Im Prozess gegen sechzehn Mitglieder der rechtsextremen Gruppe Action des Forces Opérationnelles (AFO), die in Paris wegen der Planung von Anschlägen auf Muslime angeklagt sind, versuchte die Verteidigung am Dienstag, den Vorwurf der „terroristischen kriminellen Vereinigung“ zurückzuweisen. Laut ihren Anwälten handelte es sich lediglich um Gespräche ohne weitere Nachbereitung, die unter dem Einfluss von Angst und dem Trauma der islamistischen Anschläge von 2015 und 2016 geführt worden seien.
Gewaltpläne gegen muslimische Ziele
Die Staatsanwaltschaft forderte jedoch bis zu fünf Jahre Haft, insbesondere für die geplante Ermordung von 200 Imamen oder die Vergiftung von Halal-Lebensmitteln in Supermärkten mit Zyanid. Die Angeklagten, von ihren Verteidigern als „Patrioten“ dargestellt, sollen zudem Moscheen angegriffen haben. Die Verteidigung sprach von einer „Logorrhoe“ ohne konkrete Hinrichtung und bezeichnete die AFO als einen „Haufen Idioten“, der sich zu „Festen“ trifft.

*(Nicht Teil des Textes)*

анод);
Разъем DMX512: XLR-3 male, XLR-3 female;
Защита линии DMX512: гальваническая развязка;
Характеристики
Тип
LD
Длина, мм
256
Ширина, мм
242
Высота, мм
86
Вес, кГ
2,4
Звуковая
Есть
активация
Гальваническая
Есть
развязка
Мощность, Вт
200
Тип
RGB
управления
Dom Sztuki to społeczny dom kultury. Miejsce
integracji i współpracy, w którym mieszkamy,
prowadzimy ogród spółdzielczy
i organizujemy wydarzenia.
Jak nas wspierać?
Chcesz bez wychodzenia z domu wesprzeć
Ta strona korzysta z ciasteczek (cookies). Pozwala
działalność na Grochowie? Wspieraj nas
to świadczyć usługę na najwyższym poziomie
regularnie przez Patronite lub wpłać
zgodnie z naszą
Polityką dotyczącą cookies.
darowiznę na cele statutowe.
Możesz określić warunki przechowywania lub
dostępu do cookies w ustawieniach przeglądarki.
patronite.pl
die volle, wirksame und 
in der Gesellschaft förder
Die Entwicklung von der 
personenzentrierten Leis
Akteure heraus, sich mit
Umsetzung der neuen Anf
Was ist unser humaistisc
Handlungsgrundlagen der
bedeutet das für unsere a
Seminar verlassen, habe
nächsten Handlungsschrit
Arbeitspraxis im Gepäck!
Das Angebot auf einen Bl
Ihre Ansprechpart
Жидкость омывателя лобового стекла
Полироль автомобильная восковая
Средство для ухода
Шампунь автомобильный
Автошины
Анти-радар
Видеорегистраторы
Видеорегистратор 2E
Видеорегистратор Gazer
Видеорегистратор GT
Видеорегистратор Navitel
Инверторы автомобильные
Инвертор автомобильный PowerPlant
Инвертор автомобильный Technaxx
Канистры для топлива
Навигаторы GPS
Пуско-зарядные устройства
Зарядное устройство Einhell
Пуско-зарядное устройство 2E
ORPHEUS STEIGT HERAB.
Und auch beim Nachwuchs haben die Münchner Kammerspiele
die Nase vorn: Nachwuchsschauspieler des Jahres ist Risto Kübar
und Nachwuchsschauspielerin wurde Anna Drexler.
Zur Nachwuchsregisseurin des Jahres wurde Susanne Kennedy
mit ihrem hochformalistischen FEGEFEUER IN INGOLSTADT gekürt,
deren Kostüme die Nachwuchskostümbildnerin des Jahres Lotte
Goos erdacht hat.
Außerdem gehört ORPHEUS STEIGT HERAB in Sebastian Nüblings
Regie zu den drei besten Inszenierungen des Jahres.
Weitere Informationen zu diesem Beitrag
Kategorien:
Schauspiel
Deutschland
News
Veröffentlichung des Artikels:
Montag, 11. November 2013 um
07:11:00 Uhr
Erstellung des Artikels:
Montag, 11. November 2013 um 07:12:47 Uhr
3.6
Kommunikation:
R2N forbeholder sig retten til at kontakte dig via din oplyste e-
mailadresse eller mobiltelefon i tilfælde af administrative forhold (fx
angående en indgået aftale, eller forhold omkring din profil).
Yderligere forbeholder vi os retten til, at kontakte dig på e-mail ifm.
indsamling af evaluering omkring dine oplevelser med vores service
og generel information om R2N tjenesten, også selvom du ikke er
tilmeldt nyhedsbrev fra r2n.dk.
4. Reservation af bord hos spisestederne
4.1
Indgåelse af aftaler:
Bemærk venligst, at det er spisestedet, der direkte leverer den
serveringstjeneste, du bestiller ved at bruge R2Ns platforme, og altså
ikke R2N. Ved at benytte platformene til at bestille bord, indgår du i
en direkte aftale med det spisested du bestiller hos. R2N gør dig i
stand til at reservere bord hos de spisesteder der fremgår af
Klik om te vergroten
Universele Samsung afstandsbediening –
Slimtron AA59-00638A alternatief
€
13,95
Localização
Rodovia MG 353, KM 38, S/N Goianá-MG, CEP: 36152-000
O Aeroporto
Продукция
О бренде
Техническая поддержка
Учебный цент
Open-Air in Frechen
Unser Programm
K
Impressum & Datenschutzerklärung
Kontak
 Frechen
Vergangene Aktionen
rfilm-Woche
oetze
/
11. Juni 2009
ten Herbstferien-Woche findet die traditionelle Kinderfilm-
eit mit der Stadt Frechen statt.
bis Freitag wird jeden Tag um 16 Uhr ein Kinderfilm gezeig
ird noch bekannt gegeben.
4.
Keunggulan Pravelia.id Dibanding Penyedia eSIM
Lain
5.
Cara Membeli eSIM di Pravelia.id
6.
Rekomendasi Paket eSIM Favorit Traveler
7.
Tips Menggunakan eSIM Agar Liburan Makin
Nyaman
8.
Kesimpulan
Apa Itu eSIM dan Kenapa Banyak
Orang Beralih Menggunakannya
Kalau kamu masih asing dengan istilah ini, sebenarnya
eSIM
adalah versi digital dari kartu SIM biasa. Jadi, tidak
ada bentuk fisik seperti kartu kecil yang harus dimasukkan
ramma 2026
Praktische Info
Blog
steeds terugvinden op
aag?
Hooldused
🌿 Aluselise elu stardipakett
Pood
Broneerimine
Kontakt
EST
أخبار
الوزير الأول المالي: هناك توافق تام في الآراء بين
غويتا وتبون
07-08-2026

Anwälte betonen den emotionalen Hintergrund der Anschläge und die instabile Situation mehrerer Angeklagter, darunter ehemalige Soldaten mit posttraumatischer Belastungsstörung. „Es ist kein Hass, es ist Bestürzung“, argumentierte Durand-Poincloux. Das Gericht wird voraussichtlich am Mittwoch weitere Argumente anhören, bevor es in den kommenden Wochen sein Urteil verkündet.
Die zwischen 2017 und 2018 gegründete AFO-Gruppe wird in der Untersuchung als strukturiert und organisiert beschrieben, mit einer Hierarchie und eindeutig antiislamischen Zielen. Die Verteidigung versucht, die Schwere der Tatsachen herunterzuspielen und prangert einen politischen Prozess an, der ihrer Ansicht nach eher ein „Prozess der Angst“ als ein Terrorismus sei.